I don’t know which publication it was. At least it did not say she was expecting a Martian.
The issue came up in some miscellaneous newsroom discussion this morning and John Perkins, I think it was, who is one of our Brownfield Network colleagues, opined as to how he thinks “baby bump” is one of those phrases that should be banned from the English language. Or any language. And that led to the Lake Superior University list of banished words. A check of this year’s list shows that others have expressed this desire before John.
Each year the University compiles a list of words that become so catchy in the English language that they quickly begin to irritate the hell of of people who are able to communicate without babbling trendy phrases, worn-out words, weasely phrases — in other words, phrases and words that do not leave deep fingernail scratches on a mental blackboard.
“Amazing” was the top vote-getter for this year’s list. It is often pronounced “a-MAYZing” and replaces another banned word, “Awesome,” another word so overused and badly used that it produces winces.
Number two was “baby bump.” Those who nominated the phrase said they “were tired of a pregnancy being reduced to a celebrity accessory,” and tired of a phrase that “makes pregnancy sound like some fun and in-style thing to do, not a serious choice made by (at the very least) the woman carrying the child.”
Third was “shared sacrifice.” Fourth was “occupy,” which pushed one observer over the edge when he heard someone say “We are headed to Grandma’s House–Occupy Thanksgiving is underway.”
“Blowback” is followed by “Man Cave,” with “the new normal,” which was praised (?) for being used to “justify bad trends…and to convince people that they are powerless to slow or reverse those trends.”
Those of us who own dogs or cats might find the phrase “pet parent” to be absolutely stupid although my cat Frederick thinks my wife and I are his staff.
“Win the future” is followed by “Trickeration,” a word that seems to have come from the football broadcast booth and we all know how little comes from sports broadcasting booths that is useful in intelligent discussion.
The last two are “ginormous” and “thank you in advance.”
There’s more on the Lake Superior State University “banished words list” webpage, including lists from past years that when taken as a whole are a history of abuses and trendiness in the use of the English language, American version.
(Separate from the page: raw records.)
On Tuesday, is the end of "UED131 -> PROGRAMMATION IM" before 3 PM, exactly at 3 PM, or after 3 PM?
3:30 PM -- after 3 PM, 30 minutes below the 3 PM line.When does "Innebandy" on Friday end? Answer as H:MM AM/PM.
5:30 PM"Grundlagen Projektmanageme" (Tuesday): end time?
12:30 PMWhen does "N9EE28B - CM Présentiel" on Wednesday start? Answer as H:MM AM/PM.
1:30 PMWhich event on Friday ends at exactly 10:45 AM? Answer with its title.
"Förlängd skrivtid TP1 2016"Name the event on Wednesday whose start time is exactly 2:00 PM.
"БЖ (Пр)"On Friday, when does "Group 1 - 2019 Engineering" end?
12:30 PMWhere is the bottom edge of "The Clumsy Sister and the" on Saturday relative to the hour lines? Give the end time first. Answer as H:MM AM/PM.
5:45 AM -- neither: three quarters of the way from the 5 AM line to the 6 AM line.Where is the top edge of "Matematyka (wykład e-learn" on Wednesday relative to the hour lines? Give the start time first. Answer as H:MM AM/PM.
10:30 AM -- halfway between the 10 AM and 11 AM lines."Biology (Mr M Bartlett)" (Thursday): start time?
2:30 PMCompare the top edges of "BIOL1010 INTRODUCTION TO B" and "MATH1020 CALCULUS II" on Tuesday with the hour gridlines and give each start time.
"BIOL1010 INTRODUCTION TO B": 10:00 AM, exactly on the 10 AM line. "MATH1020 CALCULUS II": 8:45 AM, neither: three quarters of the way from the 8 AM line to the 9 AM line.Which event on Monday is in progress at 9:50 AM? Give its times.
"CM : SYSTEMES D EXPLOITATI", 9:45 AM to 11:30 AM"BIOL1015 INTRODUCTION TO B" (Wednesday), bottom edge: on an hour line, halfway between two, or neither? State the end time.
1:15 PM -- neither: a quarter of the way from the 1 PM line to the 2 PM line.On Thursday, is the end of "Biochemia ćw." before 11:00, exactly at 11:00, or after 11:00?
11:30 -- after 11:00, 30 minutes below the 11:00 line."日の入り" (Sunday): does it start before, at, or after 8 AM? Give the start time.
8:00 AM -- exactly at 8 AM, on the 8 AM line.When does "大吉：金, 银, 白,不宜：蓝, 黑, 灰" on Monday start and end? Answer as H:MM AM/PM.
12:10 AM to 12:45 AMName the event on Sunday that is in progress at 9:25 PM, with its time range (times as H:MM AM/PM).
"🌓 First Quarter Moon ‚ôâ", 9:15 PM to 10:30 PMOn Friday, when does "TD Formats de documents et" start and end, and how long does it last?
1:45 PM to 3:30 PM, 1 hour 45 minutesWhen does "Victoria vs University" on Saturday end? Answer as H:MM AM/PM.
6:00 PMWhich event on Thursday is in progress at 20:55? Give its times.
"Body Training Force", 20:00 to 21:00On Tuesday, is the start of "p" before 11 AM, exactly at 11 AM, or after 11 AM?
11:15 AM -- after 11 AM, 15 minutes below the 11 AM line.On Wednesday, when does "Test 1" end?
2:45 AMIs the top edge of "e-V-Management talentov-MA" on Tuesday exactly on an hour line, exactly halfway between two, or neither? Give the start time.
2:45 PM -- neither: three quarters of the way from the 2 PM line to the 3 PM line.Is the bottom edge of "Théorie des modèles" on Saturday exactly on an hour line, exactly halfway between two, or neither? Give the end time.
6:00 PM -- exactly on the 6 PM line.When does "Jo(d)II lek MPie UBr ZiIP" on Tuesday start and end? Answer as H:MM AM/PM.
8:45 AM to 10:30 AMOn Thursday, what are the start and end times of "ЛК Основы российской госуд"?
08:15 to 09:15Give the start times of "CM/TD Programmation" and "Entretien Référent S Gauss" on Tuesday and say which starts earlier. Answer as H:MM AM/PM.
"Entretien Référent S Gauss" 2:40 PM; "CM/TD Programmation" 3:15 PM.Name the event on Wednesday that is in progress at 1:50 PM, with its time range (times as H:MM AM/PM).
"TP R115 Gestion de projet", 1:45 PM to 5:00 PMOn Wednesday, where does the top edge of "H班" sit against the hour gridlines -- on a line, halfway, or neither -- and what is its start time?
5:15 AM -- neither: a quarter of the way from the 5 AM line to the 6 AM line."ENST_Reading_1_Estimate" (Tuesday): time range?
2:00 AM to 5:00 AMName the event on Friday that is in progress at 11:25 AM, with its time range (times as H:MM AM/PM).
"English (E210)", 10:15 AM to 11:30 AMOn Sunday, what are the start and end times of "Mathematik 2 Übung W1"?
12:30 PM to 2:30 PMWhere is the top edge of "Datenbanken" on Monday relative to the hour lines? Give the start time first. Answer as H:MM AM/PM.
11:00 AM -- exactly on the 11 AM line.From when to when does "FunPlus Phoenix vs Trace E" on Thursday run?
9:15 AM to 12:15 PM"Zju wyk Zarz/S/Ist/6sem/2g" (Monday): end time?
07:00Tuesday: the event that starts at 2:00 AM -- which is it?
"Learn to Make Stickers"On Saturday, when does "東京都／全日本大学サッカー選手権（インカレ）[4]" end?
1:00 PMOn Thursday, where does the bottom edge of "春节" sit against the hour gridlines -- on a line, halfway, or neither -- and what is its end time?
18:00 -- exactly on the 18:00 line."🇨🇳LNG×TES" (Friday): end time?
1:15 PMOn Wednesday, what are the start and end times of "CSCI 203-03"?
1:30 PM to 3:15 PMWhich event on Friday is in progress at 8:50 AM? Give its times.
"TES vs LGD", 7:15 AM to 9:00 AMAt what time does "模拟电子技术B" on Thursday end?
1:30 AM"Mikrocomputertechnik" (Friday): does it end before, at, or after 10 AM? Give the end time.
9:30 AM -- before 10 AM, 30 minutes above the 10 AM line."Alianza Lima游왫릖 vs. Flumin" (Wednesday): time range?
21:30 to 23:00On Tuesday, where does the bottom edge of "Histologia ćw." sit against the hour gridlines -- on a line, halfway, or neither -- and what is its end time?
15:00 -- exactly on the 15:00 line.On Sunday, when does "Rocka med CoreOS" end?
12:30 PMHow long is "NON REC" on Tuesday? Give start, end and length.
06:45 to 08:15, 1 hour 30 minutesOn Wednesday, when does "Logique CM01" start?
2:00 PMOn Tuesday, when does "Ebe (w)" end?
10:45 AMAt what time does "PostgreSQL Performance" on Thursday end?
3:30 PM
These lists also should give pause to those who proclaim that English should be the official language for all kinds of things. If I were proficient in some foreign language and I read the list from LSSU, I would wonder why I should want to learn or be forced to learn a language such as this.
Listing words that need to be banished, unfortunately, carries little weight. The first list was compiled in 1976. We still hear people talk about things “at this point in time” that are “meaningful” and are “input” into a “scenario” (although we don’t know that we have heard anybody talk of a “meaningful input scenario at this point in time.” lately). We don’t hear “detente” very much anymore. But “macho” and the linked words “implement” and “viable,” and “dialogue” are on that list and certainly there are times when it is important to implement viable dialogue, maybe during history class discussions of detente.
For the record, I have told the Missourinet news staff that I don’t like to see the word “input” in our stories. “Output” seems to have been an established word in the language for a long time and is not as irritating as “input.” The worst “put” word has to be “throughput,” which sometimes provokes in this writer’s body a reaction similar to some of the morning activities of those with baby bumps.
At another grocery store today the checkout clerk told me to “have a good one.” That was on the 2001 list.
Sometimes I answer, “Thank you, I do.” But maybe the best way to stamp out that phrase is for all of us to respond, “Why can’t I have two?” Maybe the cheerful clerk will for the first time think of what he or she said. If enough of them do, we will take a ginormous step toward cleaner use of our language.